The reason we stay stuck in patterns or situations that seem untenable and experience ourselves as unable to change, is largely (although not always) down to the way we make meaning of ourselves and our lives. We are born into a random, changeable world and we are tasked with identifying our own reasons for living, for suffering, for loving, for impermanence. Meaning is found by the way we contribute to life and the way we interpret our experiences.  We both find and create meaning.  Life questions us and we question life. Or at least those of us who think about life in any depth will experience it this way.


 “You cannot prevent birds of sorrow from flying over your head, but you can prevent them from building nests in your hair”

Chinese proverb


Existential therapy can help you understand how you construct meaning or how you evade it and why. It can help you face up to the choices you make, don’t make or kid yourself that you are making.

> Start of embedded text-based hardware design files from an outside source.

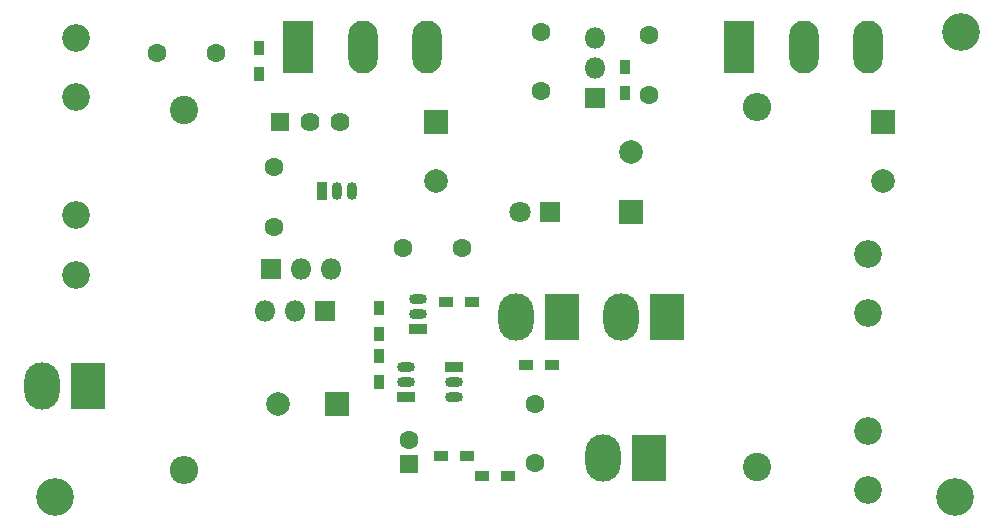
<source format=gbs>
G04 #@! TF.GenerationSoftware,KiCad,Pcbnew,(2018-01-30 revision 342197bb3)-makepkg*
G04 #@! TF.CreationDate,2019-02-26T10:02:36-05:00*
G04 #@! TF.ProjectId,AAMB,41414D422E6B696361645F7063620000,rev?*
G04 #@! TF.SameCoordinates,Original*
G04 #@! TF.FileFunction,Soldermask,Bot*
G04 #@! TF.FilePolarity,Negative*
%FSLAX46Y46*%
G04 Gerber Fmt 4.6, Leading zero omitted, Abs format (unit mm)*
G04 Created by KiCad (PCBNEW (2018-01-30 revision 342197bb3)-makepkg) date 02/26/19 10:02:36*
%MOMM*%
%LPD*%
G01*
G04 APERTURE LIST*
%ADD10C,3.200000*%
%ADD11C,1.600000*%
%ADD12R,1.600000X1.600000*%
%ADD13C,2.000000*%
%ADD14R,2.000000X2.000000*%
%ADD15C,1.800000*%
%ADD16R,1.800000X1.800000*%
%ADD17C,2.350000*%
%ADD18O,3.000000X4.000000*%
%ADD19R,3.000000X4.000000*%
%ADD20O,1.500000X0.900000*%
%ADD21R,1.500000X0.900000*%
%ADD22O,1.800000X1.800000*%
%ADD23R,0.900000X1.500000*%
%ADD24O,0.900000X1.500000*%
%ADD25R,2.500000X4.500000*%
%ADD26O,2.500000X4.500000*%
%ADD27R,1.200000X0.900000*%
%ADD28R,0.900000X1.200000*%
%ADD29O,2.400000X2.400000*%
%ADD30C,2.400000*%
%ADD31C,1.620000*%
%ADD32R,1.620000X1.620000*%
G04 APERTURE END LIST*
D10*
X125476000Y-96012000D03*
D11*
X155448000Y-91218000D03*
D12*
X155448000Y-93218000D03*
D11*
X166116000Y-93138000D03*
X166116000Y-88138000D03*
D13*
X144352000Y-88138000D03*
D14*
X149352000Y-88138000D03*
D11*
X144018000Y-73152000D03*
X144018000Y-68152000D03*
D14*
X174244000Y-71882000D03*
D13*
X174244000Y-66882000D03*
D11*
X166624000Y-61642000D03*
X166624000Y-56642000D03*
X139112000Y-58420000D03*
X134112000Y-58420000D03*
X154940000Y-74930000D03*
X159940000Y-74930000D03*
X175768000Y-56976000D03*
X175768000Y-61976000D03*
D14*
X157734000Y-64262000D03*
D13*
X157734000Y-69262000D03*
X195580000Y-69262000D03*
D14*
X195580000Y-64262000D03*
D15*
X164846000Y-71882000D03*
D16*
X167386000Y-71882000D03*
D17*
X127254000Y-62216000D03*
X127254000Y-57216000D03*
X127254000Y-72216000D03*
X127254000Y-77216000D03*
X194310000Y-95438000D03*
X194310000Y-90438000D03*
X194310000Y-75438000D03*
X194310000Y-80438000D03*
D18*
X164439600Y-80772000D03*
D19*
X168402000Y-80772000D03*
D20*
X159258000Y-86325500D03*
X159258000Y-87595500D03*
D21*
X159258000Y-85055500D03*
D20*
X156210000Y-80518000D03*
X156210000Y-79248000D03*
D21*
X156210000Y-81788000D03*
X155194000Y-87595500D03*
D20*
X155194000Y-85055500D03*
X155194000Y-86325500D03*
D22*
X143256000Y-80264000D03*
X145796000Y-80264000D03*
D16*
X148336000Y-80264000D03*
D23*
X148082000Y-70104000D03*
D24*
X150622000Y-70104000D03*
X149352000Y-70104000D03*
D22*
X148844000Y-76708000D03*
X146304000Y-76708000D03*
D16*
X143764000Y-76708000D03*
X171196000Y-62230000D03*
D22*
X171196000Y-59690000D03*
X171196000Y-57150000D03*
D25*
X146050000Y-57912000D03*
D26*
X151500000Y-57912000D03*
X156950000Y-57912000D03*
X194288000Y-57912000D03*
X188838000Y-57912000D03*
D25*
X183388000Y-57912000D03*
D27*
X163830000Y-94234000D03*
X161630000Y-94234000D03*
X160281000Y-92544000D03*
X158081000Y-92544000D03*
D28*
X152908000Y-80010000D03*
X152908000Y-82210000D03*
X152908000Y-84074000D03*
X152908000Y-86274000D03*
D27*
X158582000Y-79502000D03*
X160782000Y-79502000D03*
D28*
X142748000Y-57998000D03*
X142748000Y-60198000D03*
X173736000Y-61806000D03*
X173736000Y-59606000D03*
D29*
X136398000Y-93726000D03*
D30*
X136398000Y-63246000D03*
X184912000Y-93472000D03*
D29*
X184912000Y-62992000D03*
D27*
X165354000Y-84836000D03*
X167554000Y-84836000D03*
D31*
X149606000Y-64262000D03*
X147066000Y-64262000D03*
D32*
X144526000Y-64262000D03*
D18*
X171805600Y-92710000D03*
D19*
X175768000Y-92710000D03*
D18*
X173329600Y-80772000D03*
D19*
X177292000Y-80772000D03*
X128270000Y-86614000D03*
D18*
X124307600Y-86614000D03*
D10*
X201676000Y-96012000D03*
X202184000Y-56642000D03*
M02*

</source>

It is a robust therapy with an emphasis on living in ‘good faith’ more than you live in ‘bad faith.’ These concepts Jean-Paul Sartre introduced, to describe the type of inauthentic living when we either hide from our own conscience and human condition, or we accept the choices we make and the consequences that inevitably, and sometimes unexpectedly, flow from our choices.

My own training as a counsellor and then psychotherapist started with being involved as a 19-year-old in the co-counselling community. This allowed me to give and receive therapeutic work affordably as a student. I went on to train as a person-centred counsellor, which provided me with the invaluable grounding of a deep respect, compassion and a relational and ethical stance towards clients who sought out counselling. 

Seven years later I realised this approach had its limitations. My search then took me towards undertaking an MA in existential phenomenological psychotherapy (what an off-putting mouthful). Here was the rigor I was seeking. There was a call to conscience, to finding your own values beyond the norm and seeing if you could live according to them. 

An existential approach aims to help you find your own answers to your own questions. Through dialogue, a therapeutic relationship and with genuine curiosity and an open mind. It is about helping you become more truthful with yourself, not hiding from your anxieties, fears, dreams and fantasies. It is about taking yourself seriously but with a light touch. It helps you confront what limits you, whilst acknowledging that you cannot have a problem-free existence. There is encouragement for you to find the strength and courage to face up to what can feel impossible to address, in order to take a deep breath, make sense of your experiences and responses and then decide what you want for yourself after considering your problems and dilemmas more directly. 

What really helps is letting go of a need to control the uncertainties of life and an impulse to immediately cut out that which causes pain and turn instead to a flexible acceptance of life’s inevitable and often unavoidable challenges.